6805 was essentially a stripped-down 6800, with only one eight-bit accumulator (A), one eight-bit index (X, yes, eight-bit), bit instructions, expanded indexed modes, better power-saving stuff, lots of timers, some analog-to-digital, and other integrated I/O to choose from. At least some parts included hardware 8-bit multiply.

6801/68HC01 was exactly the 6800 with a few new 16-bit instructions for the double accumulator A:B pair, better X handling, hardware 8-bit multiply, and better power-saving mode stuff.

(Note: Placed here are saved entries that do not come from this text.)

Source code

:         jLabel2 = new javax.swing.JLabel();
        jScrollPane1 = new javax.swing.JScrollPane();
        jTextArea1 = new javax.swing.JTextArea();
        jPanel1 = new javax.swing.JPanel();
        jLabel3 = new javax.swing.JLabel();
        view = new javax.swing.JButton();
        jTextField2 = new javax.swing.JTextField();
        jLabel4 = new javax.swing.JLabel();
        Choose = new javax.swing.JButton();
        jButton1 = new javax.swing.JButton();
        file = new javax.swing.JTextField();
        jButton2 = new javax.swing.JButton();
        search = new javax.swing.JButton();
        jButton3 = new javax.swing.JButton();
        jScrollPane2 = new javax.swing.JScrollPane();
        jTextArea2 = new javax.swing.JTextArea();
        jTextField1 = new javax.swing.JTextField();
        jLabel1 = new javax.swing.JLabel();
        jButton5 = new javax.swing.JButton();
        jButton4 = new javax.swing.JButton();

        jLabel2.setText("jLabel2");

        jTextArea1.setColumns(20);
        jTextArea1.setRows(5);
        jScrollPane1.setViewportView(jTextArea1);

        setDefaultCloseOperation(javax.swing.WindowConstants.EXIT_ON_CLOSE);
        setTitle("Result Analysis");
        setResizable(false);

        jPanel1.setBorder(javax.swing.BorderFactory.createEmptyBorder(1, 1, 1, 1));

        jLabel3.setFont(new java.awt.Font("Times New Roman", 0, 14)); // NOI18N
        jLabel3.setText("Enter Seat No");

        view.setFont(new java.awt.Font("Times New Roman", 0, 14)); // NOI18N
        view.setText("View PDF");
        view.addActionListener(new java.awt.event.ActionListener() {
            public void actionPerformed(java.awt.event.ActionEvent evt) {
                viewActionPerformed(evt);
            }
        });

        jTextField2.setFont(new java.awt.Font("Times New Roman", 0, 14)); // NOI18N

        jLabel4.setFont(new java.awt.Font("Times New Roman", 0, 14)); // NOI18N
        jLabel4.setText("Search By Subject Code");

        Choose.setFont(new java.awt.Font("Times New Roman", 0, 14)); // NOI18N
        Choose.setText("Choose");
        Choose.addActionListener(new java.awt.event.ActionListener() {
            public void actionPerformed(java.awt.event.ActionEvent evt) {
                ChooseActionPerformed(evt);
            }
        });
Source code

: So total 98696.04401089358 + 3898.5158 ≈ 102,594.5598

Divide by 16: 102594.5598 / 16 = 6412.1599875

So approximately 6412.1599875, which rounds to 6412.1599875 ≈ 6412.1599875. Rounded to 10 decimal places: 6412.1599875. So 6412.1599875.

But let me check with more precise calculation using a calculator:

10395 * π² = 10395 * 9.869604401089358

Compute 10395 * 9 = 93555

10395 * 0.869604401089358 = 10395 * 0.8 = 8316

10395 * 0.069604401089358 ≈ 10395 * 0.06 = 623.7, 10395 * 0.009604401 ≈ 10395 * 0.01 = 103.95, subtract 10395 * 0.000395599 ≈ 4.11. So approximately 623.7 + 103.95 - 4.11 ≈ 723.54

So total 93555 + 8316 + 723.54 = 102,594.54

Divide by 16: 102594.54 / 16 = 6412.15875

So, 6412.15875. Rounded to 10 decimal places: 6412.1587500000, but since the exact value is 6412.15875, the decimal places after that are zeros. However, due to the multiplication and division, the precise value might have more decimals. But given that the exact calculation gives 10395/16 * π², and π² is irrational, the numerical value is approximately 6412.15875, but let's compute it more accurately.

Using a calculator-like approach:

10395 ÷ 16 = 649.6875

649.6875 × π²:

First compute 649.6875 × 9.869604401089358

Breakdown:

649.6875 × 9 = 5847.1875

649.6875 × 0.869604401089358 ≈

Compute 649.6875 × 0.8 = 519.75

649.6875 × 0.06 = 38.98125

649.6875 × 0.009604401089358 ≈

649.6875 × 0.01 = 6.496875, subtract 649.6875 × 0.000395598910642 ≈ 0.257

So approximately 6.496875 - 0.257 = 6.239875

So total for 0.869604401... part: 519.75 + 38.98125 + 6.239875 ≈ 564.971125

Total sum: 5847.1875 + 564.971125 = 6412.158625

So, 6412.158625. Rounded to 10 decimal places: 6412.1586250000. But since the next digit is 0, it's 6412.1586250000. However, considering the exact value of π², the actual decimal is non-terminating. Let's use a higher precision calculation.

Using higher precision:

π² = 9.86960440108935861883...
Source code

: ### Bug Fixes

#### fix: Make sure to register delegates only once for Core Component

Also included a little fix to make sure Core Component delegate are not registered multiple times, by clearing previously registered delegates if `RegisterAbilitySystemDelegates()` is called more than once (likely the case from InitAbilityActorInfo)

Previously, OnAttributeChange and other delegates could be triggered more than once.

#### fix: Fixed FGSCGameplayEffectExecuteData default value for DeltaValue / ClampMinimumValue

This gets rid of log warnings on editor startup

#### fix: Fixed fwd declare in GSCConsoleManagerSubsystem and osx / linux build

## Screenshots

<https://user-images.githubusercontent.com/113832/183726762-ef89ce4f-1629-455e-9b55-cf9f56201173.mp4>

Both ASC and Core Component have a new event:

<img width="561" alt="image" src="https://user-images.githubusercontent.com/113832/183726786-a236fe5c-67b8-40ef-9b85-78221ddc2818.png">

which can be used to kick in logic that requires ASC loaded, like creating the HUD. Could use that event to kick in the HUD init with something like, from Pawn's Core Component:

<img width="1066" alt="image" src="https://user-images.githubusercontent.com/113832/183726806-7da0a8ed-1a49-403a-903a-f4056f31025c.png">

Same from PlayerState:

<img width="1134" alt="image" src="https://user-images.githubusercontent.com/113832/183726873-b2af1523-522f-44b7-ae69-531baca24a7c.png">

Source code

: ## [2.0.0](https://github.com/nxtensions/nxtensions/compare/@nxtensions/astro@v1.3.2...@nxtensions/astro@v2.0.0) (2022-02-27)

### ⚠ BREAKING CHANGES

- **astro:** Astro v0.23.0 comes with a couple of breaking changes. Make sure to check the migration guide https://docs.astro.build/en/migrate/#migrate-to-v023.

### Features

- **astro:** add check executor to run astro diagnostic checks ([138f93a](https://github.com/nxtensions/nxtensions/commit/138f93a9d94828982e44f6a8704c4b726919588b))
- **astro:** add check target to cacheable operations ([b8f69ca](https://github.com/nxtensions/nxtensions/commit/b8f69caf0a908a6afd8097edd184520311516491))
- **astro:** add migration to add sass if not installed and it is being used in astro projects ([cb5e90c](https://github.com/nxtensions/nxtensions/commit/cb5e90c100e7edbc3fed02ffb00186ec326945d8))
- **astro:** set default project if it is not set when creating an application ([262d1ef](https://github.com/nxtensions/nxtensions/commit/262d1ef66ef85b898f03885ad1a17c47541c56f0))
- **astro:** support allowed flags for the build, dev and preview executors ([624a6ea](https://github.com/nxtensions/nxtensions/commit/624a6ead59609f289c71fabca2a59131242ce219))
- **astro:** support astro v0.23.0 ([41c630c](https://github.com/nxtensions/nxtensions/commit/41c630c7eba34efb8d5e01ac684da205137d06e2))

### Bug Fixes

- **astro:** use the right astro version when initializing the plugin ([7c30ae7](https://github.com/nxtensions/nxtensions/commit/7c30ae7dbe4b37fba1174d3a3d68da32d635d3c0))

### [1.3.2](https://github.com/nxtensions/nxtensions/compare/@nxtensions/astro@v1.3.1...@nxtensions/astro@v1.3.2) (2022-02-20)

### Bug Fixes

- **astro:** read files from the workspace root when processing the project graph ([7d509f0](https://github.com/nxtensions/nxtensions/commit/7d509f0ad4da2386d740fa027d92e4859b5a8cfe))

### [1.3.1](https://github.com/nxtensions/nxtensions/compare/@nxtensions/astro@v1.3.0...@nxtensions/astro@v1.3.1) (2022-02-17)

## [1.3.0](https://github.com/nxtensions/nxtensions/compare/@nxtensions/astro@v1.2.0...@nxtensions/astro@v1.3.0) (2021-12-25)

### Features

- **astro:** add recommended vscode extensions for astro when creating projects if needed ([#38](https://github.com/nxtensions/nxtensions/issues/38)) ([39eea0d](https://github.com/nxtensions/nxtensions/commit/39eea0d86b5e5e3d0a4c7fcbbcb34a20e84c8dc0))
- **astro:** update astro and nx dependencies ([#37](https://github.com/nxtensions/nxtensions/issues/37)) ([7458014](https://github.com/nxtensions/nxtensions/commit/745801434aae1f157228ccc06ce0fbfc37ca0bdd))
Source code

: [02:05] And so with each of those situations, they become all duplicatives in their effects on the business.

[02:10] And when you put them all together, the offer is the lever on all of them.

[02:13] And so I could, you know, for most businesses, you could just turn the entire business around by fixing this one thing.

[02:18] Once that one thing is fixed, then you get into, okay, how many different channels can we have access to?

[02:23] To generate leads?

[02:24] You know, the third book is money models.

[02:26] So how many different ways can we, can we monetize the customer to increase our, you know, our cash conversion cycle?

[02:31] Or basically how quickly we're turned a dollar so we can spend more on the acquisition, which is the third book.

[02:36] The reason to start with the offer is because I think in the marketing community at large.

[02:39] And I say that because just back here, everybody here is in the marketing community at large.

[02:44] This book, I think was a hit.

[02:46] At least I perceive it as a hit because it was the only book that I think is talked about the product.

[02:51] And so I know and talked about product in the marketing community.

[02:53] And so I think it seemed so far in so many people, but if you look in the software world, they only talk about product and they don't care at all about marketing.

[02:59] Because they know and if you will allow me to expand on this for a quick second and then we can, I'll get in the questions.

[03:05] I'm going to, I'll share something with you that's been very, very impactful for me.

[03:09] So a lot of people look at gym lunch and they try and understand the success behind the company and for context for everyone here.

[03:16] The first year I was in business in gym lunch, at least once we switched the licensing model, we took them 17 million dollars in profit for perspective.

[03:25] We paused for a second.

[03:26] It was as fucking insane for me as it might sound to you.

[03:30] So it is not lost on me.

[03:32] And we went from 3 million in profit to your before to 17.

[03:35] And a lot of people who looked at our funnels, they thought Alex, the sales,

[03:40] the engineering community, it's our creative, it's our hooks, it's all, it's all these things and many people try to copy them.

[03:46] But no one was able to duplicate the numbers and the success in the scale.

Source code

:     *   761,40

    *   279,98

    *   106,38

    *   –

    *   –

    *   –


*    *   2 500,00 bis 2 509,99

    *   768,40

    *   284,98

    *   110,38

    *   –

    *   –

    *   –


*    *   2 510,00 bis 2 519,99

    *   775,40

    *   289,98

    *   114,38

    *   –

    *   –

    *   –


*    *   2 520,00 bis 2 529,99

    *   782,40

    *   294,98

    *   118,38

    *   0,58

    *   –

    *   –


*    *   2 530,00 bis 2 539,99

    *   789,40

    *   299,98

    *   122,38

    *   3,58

My reasoning is as follows:

If the chip were a bare CPU, it would need separate ROM and RAM parts on the circuit board, and such were nowhere in evidence. From the late 1970s until Motorola spun off the microprocessors business and renamed it Freescale, they provided Systems-On-a-Chip (SOC) semi-custom microcontrollers which included RAM, ROM, and I/O on chip. It's a pretty safe bet that the part was an SOC microcontroller.

I am not aware of any 6809 SOC products from Motorola, so, since the circuit board showed no evidence of ROM or RAM, I'm pretty sure that it is not a 6809 variant of any sort. (If there were any special-order 6809 SOC microcontrollers, that would be interesting to hear about.) 

The 68HC11 did start shipping in 1984, so it could possibly be a 68HC11. 

(68HC11 is a 6801 in HCMOS, with an additional Y index register and a pre-byte that converts X-indexed op-codes to Y-indexed opcodes, plus hardware integer and fraction divide, bit instructions, and a little bit more. Some people confuse the 68HC11 with the 6809. I discussed the differences between the 68CH11 and the 6809, comparing their architecture and lineage, in another rant here, several years back: https://defining-computers.blogspot.com/2018/12/68hc11-is-not-modified-6809-and-what-if.html. There are a few errors there I need to go back and correct sometime, but they are not errors of substance, I think.)

I don't have solid information on when the first HC08 microcontrollers started shipping, but my impression is no sooner than the late 1980s. So  I'm guessing it was not an HC08 or HCS08 or any of the later extensions thereof. 

(HC08s were 68HC05s with a high-byte extension for the X register and some other useful stuff, including hardware 8-bit multiply and divide.)

Other possibilities -- I understand that Motorola did second-source at least one other company's CPU in the 1970s. Whether the Intel 8501 might have been one of those, well, it seems ludicrous, but I have some conflicting memories. I think they had mostly gotten out of that business by the mid-1980s

It is my memory that they dabbled in manufacturing IBM compatible desktop PCs in the mid-to-late 1980s, but I don't remember whether that included manufacturing their own 8086 compatible CPUs, or second-sourcing Intel's. Anyway, that ended up only for desktop, and management quickly recognized that business model was not going to be profitable for them (and had been a marketing misstep).

I did also see announcements and engineering materials for 6502 core SOCs from Motorola, somewhere around 1986 or '87, IIRC, but those also seemed to have been dropped pretty quickly. It would not have been there in 1984.

And it is also my understanding that Motorola provided manufacturing for some mil-std microcontrollers, but I think that was only to the military and maybe NASA. Those were 16-bit, and not based on any of the 68XX or 68XXX series. I suppose it would not be impossible to see something like that in a washing machine controller, but it would be overkill.

There were also 4-bit and 1-bit SOC microcontrollers that Motorola produced in the late 1970s, but I don't remember any of them in 40-pin dip. I think they would be a bit underpowered.

I don't think the 88000 RISC series was even announced yet in 1984, and the Power architecture discussions with IBM and Apple had not even been imagined yet. There was the one-off custom implementation of the 360 architecture borrowing from the 68000. We can be sure that none of these would have been in a 40-pin chip in a washer in 1984.

Which is why my guesses come down to the 6805/68HC05 or the 6801/68HC01.